Am 07.11.09 16:37, schrieb Tarek Ziadé:
> On Sat, Nov 7, 2009 at 3:57 PM, Andreas Jung <li...@zopyx.com> wrote:
> [..]
>   
>>  - supports too much different versioning schemas. Both
>>   schema supported by setuptools and the one proposed
>>   by Tarek in some PEP are totally over-engineered.
>>   A simple and *enforced* versioning schema is what
>>   I want to see.
>>     
> Unfortunately, as long as we have release candidates, and development 
> versions,
> we need a more complex scheme that MAJOR.MINOR.MICRO.
>
>   
Do we need/want development on PyPI? At least not me.

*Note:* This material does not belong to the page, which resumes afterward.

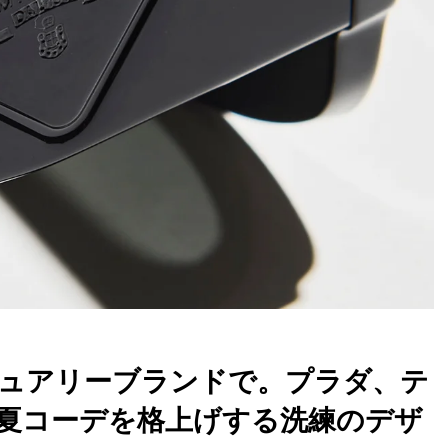
ュアリーブランドで。プラダ、テ
.夏コーデを格上げする洗練のデザ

MAJOR.MINOR.MICRO.PICO + |a-c]1..N

should be good enough.


> Last, we can encourage people to use it, but we can't enforced it:
>   
Of course we can..
> I know people that are happily using dates for their versions, and we
> can't forbid
> them to push their work on pypi just because of that.
>   
..one must not accept and support a whole zoo of private numbering
schemes. Agree on a common and minimal standard and enforce
the standard.
> We can try to educate then, but that's their pick at the end I think.
>   
Teaching is a good thing...
> An enterprise PyPI could do enforce it, but not our community PyPI imho

"community" does not imply that we can not agree on certain rules and
standards
for PyPI - otherwise PyPI remains as it sometimes appears - an unflashed
package toilet. Python as a quality programming language needs a package
repository with some minimum standards - I completely disagree with
"community"
as a synonym for "we must make everyone happy".